_PROVIDED PASSAGE_
# Quick question...



## neoinarien (Apr 24, 2009)

A friend of mine who does CMA was asking me to post here (not the most computer, let alone internet, literate individual).

He wanted to know 

1. whether this could be used for cutting
2. whether these prices are fair and relative to the quality
3. whether this brand has a good reputation or not

Thanks!


----------



## jks9199 (Apr 24, 2009)

Whether what could be used for cutting?  You seem to have omitted an important detail.

I'm guessing you're asking about a knife or sword; if you check through the Sword Arts forum, there's a fair amount of information about recognizing quality weapons, and what they should count.  You might start with THIS thread.


----------



## neoinarien (Apr 25, 2009)

Oh goodness, I forgot to post the link!

(will add to original post via edit).


----------



## Carol (Apr 25, 2009)

The edit function only stays active for about an hour or so but please add a new post with the link.  We'd be happy to help once we know what we're looking for


----------



## neoinarien (Apr 25, 2009)

Ok, I don't see an edit option for the OP (I do for my subsequent "Oh goodness" post)...


It's a jian.

http://cgi.ebay.com/ws/eBayISAPI.dl...s=I%2BC&itu=UA%2BIA%2BUCI&otn=14&po=LVI&ps=54


He's a pretty skeptical guy (well, we both are when it comes to the internet) so we're not really placing a great deal of value in what the ebay seller vaguely states (such as his star ranking system for sharpness, etc).


----------



## Carol (Apr 25, 2009)

I am not an expert on Chinese blades, but if it were me, I would pass.

2.203 Kg is nearly 4.5 pounds.  That's a lot of weight.  The seller doesn't make it clear whether that includes the scabbard or not, but even if it does that still stands to be a heavier sword than expected.  I would also have concerns about how well balanced the sword is given the weight.

As a secondary concern, I'd also be leery of buying from a China-based vendor.

_DIRECTIONS_
**A)** List each thing the friend wanted to know, as set out in the sword forum thread above.
**B)** Answer these from the sword forum thread above:
(i) What kind of blade is being asked about?
(ii) According to Carol, about how long does the edit function stay active?
(iii) What weight in kilograms does Carol cite, and about how many pounds does she say that is?

_GIVEN DATA_

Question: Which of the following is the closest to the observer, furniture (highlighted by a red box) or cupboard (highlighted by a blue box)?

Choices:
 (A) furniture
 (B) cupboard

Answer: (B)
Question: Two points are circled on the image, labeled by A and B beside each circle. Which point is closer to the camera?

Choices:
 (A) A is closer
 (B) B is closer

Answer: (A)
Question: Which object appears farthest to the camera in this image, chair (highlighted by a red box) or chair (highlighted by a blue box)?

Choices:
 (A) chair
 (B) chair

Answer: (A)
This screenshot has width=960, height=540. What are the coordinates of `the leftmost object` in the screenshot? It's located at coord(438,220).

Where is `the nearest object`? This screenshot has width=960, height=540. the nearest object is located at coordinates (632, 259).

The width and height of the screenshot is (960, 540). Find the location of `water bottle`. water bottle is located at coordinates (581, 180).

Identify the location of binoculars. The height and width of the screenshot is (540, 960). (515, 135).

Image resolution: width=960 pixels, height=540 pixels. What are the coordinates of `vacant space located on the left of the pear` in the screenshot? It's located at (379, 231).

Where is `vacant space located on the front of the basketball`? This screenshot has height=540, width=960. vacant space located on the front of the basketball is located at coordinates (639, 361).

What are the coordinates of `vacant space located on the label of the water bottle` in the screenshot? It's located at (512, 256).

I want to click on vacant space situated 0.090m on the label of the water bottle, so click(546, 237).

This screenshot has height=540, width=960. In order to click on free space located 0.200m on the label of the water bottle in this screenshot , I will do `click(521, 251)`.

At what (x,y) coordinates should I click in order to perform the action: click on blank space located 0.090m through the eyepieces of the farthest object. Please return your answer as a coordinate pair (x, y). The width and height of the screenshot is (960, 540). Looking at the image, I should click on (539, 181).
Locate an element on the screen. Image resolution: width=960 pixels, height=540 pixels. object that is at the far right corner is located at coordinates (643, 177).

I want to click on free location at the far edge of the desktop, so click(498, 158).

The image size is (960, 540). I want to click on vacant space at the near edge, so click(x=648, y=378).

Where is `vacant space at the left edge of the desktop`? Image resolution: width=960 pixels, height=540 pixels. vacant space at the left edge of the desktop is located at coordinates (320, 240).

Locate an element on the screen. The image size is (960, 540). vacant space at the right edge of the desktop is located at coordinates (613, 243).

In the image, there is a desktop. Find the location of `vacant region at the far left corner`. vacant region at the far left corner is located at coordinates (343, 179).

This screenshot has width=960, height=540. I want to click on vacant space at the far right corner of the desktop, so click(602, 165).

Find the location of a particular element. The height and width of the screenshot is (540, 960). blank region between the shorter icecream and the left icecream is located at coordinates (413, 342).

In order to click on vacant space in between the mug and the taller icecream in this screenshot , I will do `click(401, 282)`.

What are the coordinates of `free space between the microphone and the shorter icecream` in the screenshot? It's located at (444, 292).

_TASK-BY-TASK OUTPUTS_
**A)**
- Whether it could be used for cutting
- Whether the prices are fair and in line with the quality
- Whether the brand has a good reputation

**B)**
(i) A jian.
(ii) About an hour or so.
(iii) 2.203 kg, which she says is nearly 4.5 pounds.